Key highlights of the 24.0.0-rc1 release include:

  • Support for a native vector type at both GraphQL and DQL levels
  • Extend Liveloader to work with the vector type (Bulkloader will be available in GA)
  • Vector search specific fixes
    • #9084: Fix similar_to() error return when data is not present in (Community reported error)
    • #9083: Update query_rewriter to fix dotproduct and cosine query conversion
    • #9078: Fix incr restore and normal restore for vector predicates
  • Community contributed PRs:
    • #9030: Add support for Polish Language
    • #9047: Reduce x.ParsedKey memory allocation from 72 to 56 bytes
  • Dgraph/Badger fixes:
    • #9007: Fix deadlock occurring due to time-out
    • #9085: Fix deadlock in runMutation and error handling
    • #2018: Reduce resource consumption on empty write transaction
  • Performance fixes:
    • #9068: Add cache to dgraph.type predicate
    • #9065, #9089: Type filter fixes
    • #9088: Update postinglistCountAndLength function
  • Update to Golang v1.22 - performance and monitoring improvements
  • Upgraded Golang client
  • Number of CVE Fixes

You can find the complete changelog here.

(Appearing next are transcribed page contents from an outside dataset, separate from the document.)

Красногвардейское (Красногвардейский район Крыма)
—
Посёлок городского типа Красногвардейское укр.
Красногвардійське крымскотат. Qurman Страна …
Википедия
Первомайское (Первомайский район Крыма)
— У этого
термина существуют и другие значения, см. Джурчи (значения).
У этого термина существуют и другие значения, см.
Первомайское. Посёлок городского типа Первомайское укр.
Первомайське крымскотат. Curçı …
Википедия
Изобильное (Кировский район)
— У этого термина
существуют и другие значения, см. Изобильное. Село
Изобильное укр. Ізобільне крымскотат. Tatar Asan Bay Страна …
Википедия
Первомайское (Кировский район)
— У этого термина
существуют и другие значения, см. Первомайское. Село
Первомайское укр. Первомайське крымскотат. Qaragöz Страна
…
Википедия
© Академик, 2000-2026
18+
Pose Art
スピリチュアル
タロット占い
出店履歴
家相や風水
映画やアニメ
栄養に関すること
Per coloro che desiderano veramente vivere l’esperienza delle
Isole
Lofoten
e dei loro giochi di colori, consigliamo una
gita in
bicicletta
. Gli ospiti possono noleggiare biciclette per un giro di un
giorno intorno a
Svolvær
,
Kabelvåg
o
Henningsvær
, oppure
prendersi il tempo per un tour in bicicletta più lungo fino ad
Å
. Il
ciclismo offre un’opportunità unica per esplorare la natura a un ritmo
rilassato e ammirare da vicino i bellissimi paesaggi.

For examples of using vector type in DQL and GraphQL please see the blog posts for 24.0.0-alpha and 24.0.0-alpha3.

Please note that this is a Release Candidate and not the final release.

We expect GA release for v24 to be available in the next couple of weeks, depending on Community feedback. Please file Github Issues with the label v24.0.0-rc1 if you find any problems or bugs in this release.

Thank you,

– The Dgraph team


In a previous post, it was said Dgraph v24 would boast: “a new caching approach that will boost performance of all applications” (Dgraph 24.0.0-alpha is now available on Github and DockerHub)

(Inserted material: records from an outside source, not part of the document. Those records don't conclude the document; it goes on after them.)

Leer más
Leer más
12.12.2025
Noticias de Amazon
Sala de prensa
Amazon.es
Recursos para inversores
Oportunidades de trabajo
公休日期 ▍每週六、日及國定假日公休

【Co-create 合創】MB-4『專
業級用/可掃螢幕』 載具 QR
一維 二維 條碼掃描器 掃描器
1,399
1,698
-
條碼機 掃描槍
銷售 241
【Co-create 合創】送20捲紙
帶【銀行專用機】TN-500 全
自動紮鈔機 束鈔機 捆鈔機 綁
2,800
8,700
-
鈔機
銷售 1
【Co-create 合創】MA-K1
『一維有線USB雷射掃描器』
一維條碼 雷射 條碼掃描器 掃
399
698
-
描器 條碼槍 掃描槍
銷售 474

I skimmed the difference between alpha3 and rc1 (Comparing v24.0.0-alpha3...v24.0.0-rc1 · dgraph-io/dgraph · GitHub). There’s a lot of change references to a GlobalCache, CachePL, and the UpdateCachedKeys function. Is this the new caching approached mentioned before?

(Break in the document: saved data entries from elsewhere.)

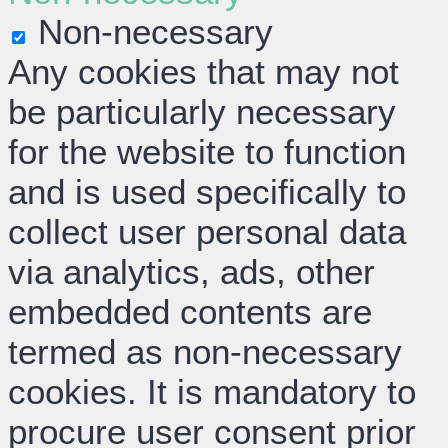
Non-necessary
Any cookies that may not
be particularly necessary
for the website to function
and is used specifically to
collect user personal data
via analytics, ads, other
embedded contents are
termed as non-necessary
cookies. It is mandatory to
procure user consent prior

It looks like the CacheDefaults have changed too:

Old - 	CacheDefaults        = `size-mb=1024; percentage=0,65,35;`
New +	CacheDefaults        = `size-mb=1024; percentage=0,80,20;`

(Comparing v24.0.0-alpha3...v24.0.0-rc1 · dgraph-io/dgraph · GitHub)

Can the Dgraph team elaborate on these updates?

Also, to confirm, this portion was not backported to v23.1.1, that was just #9065?

@rahst12 Yeah, these are the changing changes. It’s still a work in progress, we want to be sure that cache changes don’t increase the overhead instead of decreasing. Basically GlobalCache would now store all the items in memory, and release it as per requirement. Currently we are still figuring how best to store items inside it using CachePL. Currently it’s only caching dgraph.type predicate.
Cache Defaults have been changed to see if it improves the performance or not. Index cache, only gets used when we have encryption setup, and by default there is no encryption.
Cache changes will not get ported to 23.1 release.

Have you looked at my recommendations for optimizing the type system? Replacing dgraph.type under the hood with an edge based type system instead of a predicate based type system?

Also brought up here

Thanks a lot @amaster507 for the suggestion. I read through it, and what you have said, is exactly how Dgraph stores the type data right now. From what I understand, you are asking us to store, <dgraph.type.User>: [uids]. That’s exactly how we create the index. The predicate is dgraph.type, and index value is User. The posting list is created over the combination of this predicate and index value.
The problem that we have right now, this individual list can get quite big. And every query, reads the entire list again each time. We need to be smarter about this. We need to read less data from the disk. We have made a couple of changes to address this, but we are still pushing more. First change is to figure out when do we need to read index value, vs when do we just check type of items that we want to query. Currently if you are querying less than 10 times, and want to add a type filter, we only check the 10 items.
Second change is to add this cache. With this, type data will not get read multiple times from disk. We will update and modify this in memory.
In future, we want to change the 10 items, to a statistical based number. This is kind of what @mrjn suggested too under your comment. For the cache, we are going to improve how we store this data in memory. We can go the sroar route, but it was too buggy. We are thinking of just using a simple map for now.

@harshil_goel as v24 uses the same badger version as v23.1 no import/export should be necessary for upgrading, can you confirm?

Yes, no import export is required for v24. A drop in binary replace is sufficient.